8.8.2 Simple Climate Models
As in the TAR, a simple climate model is utilised in this report to emulate the projections of future climate change conducted with state-of-the-art AOGCMs, thus allowing the investigation of the temperature and sea level implications of all relevant emission scenarios (see Chapter 10). This model is an updated version of the Model for the Assessment of Greenhouse-Gas Induced Climate Change (MAGICC) model (Wigley and Raper, 1992, 2001; Raper et al., 1996). The calculation of the radiative forcings from emission scenarios closely follows that described in Chapter 2, and the feedback between climate and the carbon cycle is treated consistently with Chapter 7. The atmosphere-ocean module consists of an atmospheric energy balance model coupled to an upwelling-diffusion ocean model. The atmospheric energy balance model has land and ocean boxes in each hemisphere, and the upwelling-diffusion ocean model in each hemisphere has 40 layers with inter-hemispheric heat exchange in the mixed layer.
This simple climate model has been tuned to outputs from 19 of the AOGCMs described in Table 8.1, with resulting parameter values as given in the Supplementary Material, Table S8.1. The applied tuning procedure involves an iterative optimisation to derive least-square optimal fits between the simple model results and the AOGCM outputs for temperature time series and net oceanic heat uptake.

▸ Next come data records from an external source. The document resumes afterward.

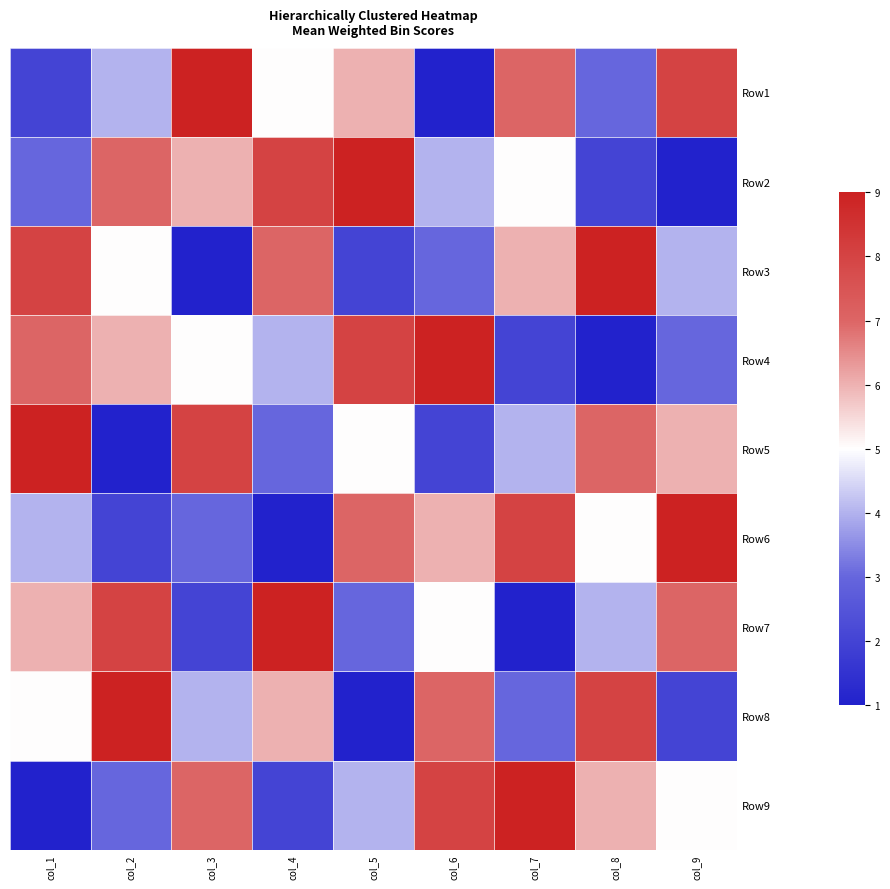

How many data points does each series have?

9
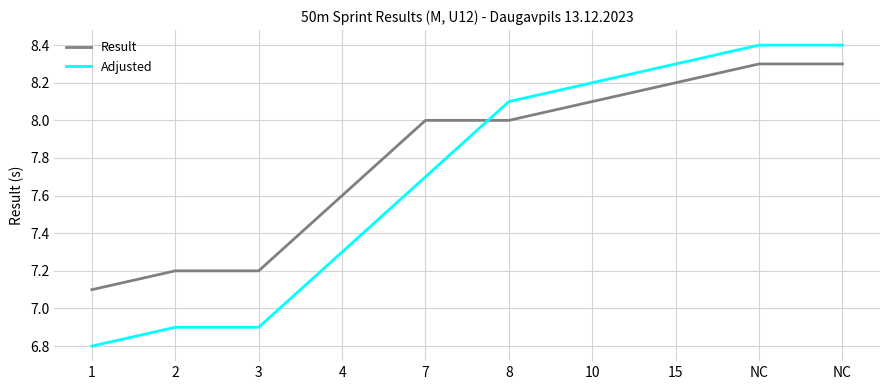

What is the label of the 3rd point from the left?

3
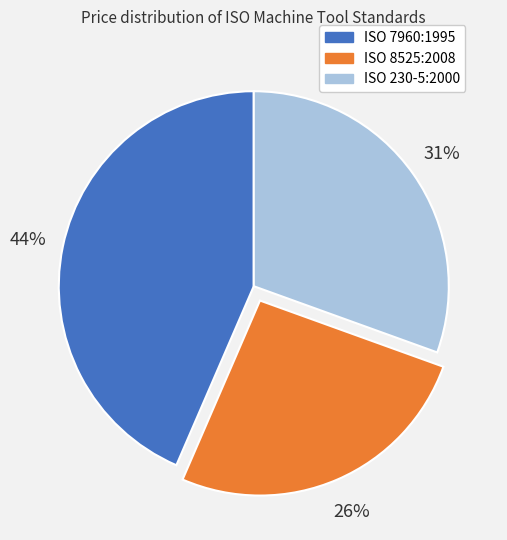

Do ISO 230-5:2000 and ISO 7960:1995 together represent more than half of the pie?

Yes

This procedure attempts to match not only the global mean temperature but also the hemispheric land and ocean surface temperature changes of the AOGCM results by adjusting the equilibrium land-ocean warming ratio. Where data availability allowed, the tuning procedure took simultaneous account of low-pass filtered AOGCM data for two scenarios, namely a 1% per year compounded increase in atmospheric CO2 concentration to twice and quadruple the pre-industrial level, with subsequent stabilisation. Before tuning, the AOGCM temperature and heat uptake data was de-drifted by subtracting the respective low-pass filtered pre-industrial control run segments. The three tuned parameters in the simple climate model are the effective climate sensitivity, the ocean effective vertical diffusivity, and the equilibrium land-ocean warming ratio. Values specific to each AOGCM for the radiative forcing for CO2 doubling were used in the tuning procedure where available (from Forster and Taylor, 2006, supplemented with values provided directly from the modelling groups). Otherwise, a default value of 3.71 W m–2 was chosen (Myhre et al., 1998). Default values of 1 W m–2 °C–1, 1 W m–2 °C–1 and 8°C were used for the land-ocean heat exchange coefficient, the inter-hemispheric heat exchange coefficient and the magnitude of the warming that would result in a collapse of the MOC, respectively (see Appendix 9.1 of the TAR).

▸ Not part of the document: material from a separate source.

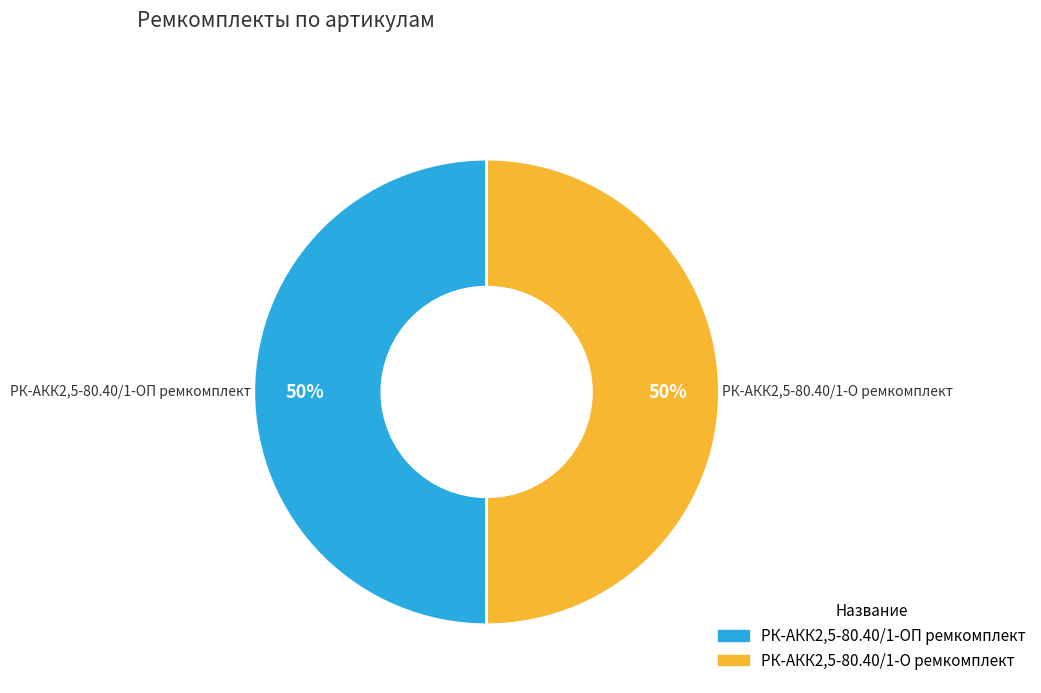

To the nearest percent, what is the combined percentage of РК-АКК2,5-80.40/1-ОП ремкомплект and РК-АКК2,5-80.40/1-О ремкомплект?

100%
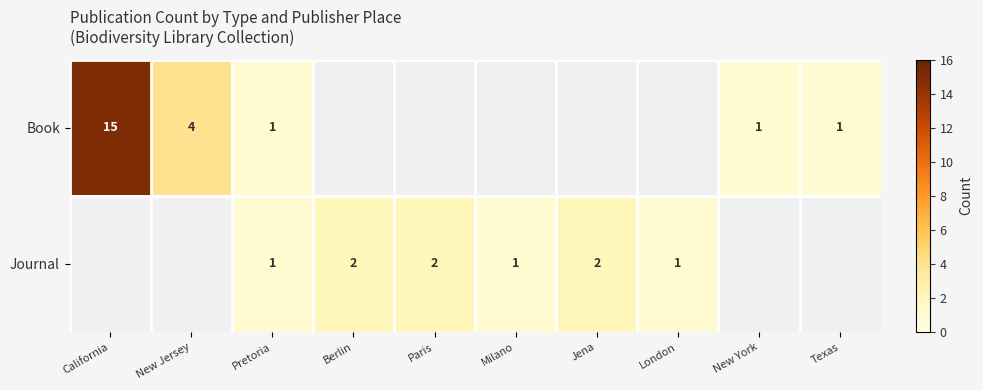

Is the value of Journal at Paris greater than the value of Book at New Jersey?

No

The obtained best-fit climate sensitivity estimates differ for various reasons from other estimates that were derived with alternative methods. Such alternative methods include, for example, regression estimates that use a global energy balance equation around the year of atmospheric CO2 doubling or the analysis of slab ocean equilibrium warmings. The resulting differences in climate sensitivity estimates can be partially explained by the non-time constant effective climate sensitivities in many of the AOGCM runs. Furthermore, tuning results of a simple climate model will be affected by the model structure, although simple, and other default parameter settings that affect the simple model transient response.